About this exercise: Reproduce the data below, substituting "EF Core" for "Entity Framework" and keeping everything else the same.

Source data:
::::

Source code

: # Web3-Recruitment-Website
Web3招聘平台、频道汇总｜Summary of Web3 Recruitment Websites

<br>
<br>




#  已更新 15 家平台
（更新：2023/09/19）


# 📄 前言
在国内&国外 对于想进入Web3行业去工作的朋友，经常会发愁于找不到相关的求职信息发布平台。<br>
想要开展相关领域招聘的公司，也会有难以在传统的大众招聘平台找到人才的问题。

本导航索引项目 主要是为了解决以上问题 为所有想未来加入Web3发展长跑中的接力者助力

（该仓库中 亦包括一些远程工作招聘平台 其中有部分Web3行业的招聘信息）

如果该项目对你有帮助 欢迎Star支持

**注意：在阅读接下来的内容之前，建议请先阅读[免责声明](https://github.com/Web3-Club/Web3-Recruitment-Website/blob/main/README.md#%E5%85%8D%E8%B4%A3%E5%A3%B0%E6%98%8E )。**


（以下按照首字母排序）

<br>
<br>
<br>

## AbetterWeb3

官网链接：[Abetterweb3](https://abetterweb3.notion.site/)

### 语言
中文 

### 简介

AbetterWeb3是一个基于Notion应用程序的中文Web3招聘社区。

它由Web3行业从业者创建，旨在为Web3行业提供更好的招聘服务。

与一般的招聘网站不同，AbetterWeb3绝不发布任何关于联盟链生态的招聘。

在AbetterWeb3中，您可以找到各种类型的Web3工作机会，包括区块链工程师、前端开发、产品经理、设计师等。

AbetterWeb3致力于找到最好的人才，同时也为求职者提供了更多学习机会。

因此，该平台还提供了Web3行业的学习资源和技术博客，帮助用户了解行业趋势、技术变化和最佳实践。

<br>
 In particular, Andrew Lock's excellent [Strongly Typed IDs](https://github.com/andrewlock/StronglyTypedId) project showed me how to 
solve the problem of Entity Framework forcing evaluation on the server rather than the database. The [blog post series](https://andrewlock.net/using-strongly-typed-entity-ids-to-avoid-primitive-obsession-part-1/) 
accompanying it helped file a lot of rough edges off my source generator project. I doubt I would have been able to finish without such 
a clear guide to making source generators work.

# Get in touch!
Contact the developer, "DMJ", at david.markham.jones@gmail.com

::::

Output for this exercise:
Source code

: # Web3-Recruitment-Website
Web3招聘平台、频道汇总｜Summary of Web3 Recruitment Websites

<br>
<br>




#  已更新 15 家平台
（更新：2023/09/19）


# 📄 前言
在国内&国外 对于想进入Web3行业去工作的朋友，经常会发愁于找不到相关的求职信息发布平台。<br>
想要开展相关领域招聘的公司，也会有难以在传统的大众招聘平台找到人才的问题。

本导航索引项目 主要是为了解决以上问题 为所有想未来加入Web3发展长跑中的接力者助力

（该仓库中 亦包括一些远程工作招聘平台 其中有部分Web3行业的招聘信息）

如果该项目对你有帮助 欢迎Star支持

**注意：在阅读接下来的内容之前，建议请先阅读[免责声明](https://github.com/Web3-Club/Web3-Recruitment-Website/blob/main/README.md#%E5%85%8D%E8%B4%A3%E5%A3%B0%E6%98%8E )。**


（以下按照首字母排序）

<br>
<br>
<br>

## AbetterWeb3

官网链接：[Abetterweb3](https://abetterweb3.notion.site/)

### 语言
中文 

### 简介

AbetterWeb3是一个基于Notion应用程序的中文Web3招聘社区。

它由Web3行业从业者创建，旨在为Web3行业提供更好的招聘服务。

与一般的招聘网站不同，AbetterWeb3绝不发布任何关于联盟链生态的招聘。

在AbetterWeb3中，您可以找到各种类型的Web3工作机会，包括区块链工程师、前端开发、产品经理、设计师等。

AbetterWeb3致力于找到最好的人才，同时也为求职者提供了更多学习机会。

因此，该平台还提供了Web3行业的学习资源和技术博客，帮助用户了解行业趋势、技术变化和最佳实践。

<br>
 In particular, Andrew Lock's excellent [Strongly Typed IDs](https://github.com/andrewlock/StronglyTypedId) project showed me how to 
solve the problem of EF Core forcing evaluation on the server rather than the database. The [blog post series](https://andrewlock.net/using-strongly-typed-entity-ids-to-avoid-primitive-obsession-part-1/) 
accompanying it helped file a lot of rough edges off my source generator project. I doubt I would have been able to finish without such 
a clear guide to making source generators work.

# Get in touch!
Contact the developer, "DMJ", at david.markham.jones@gmail.com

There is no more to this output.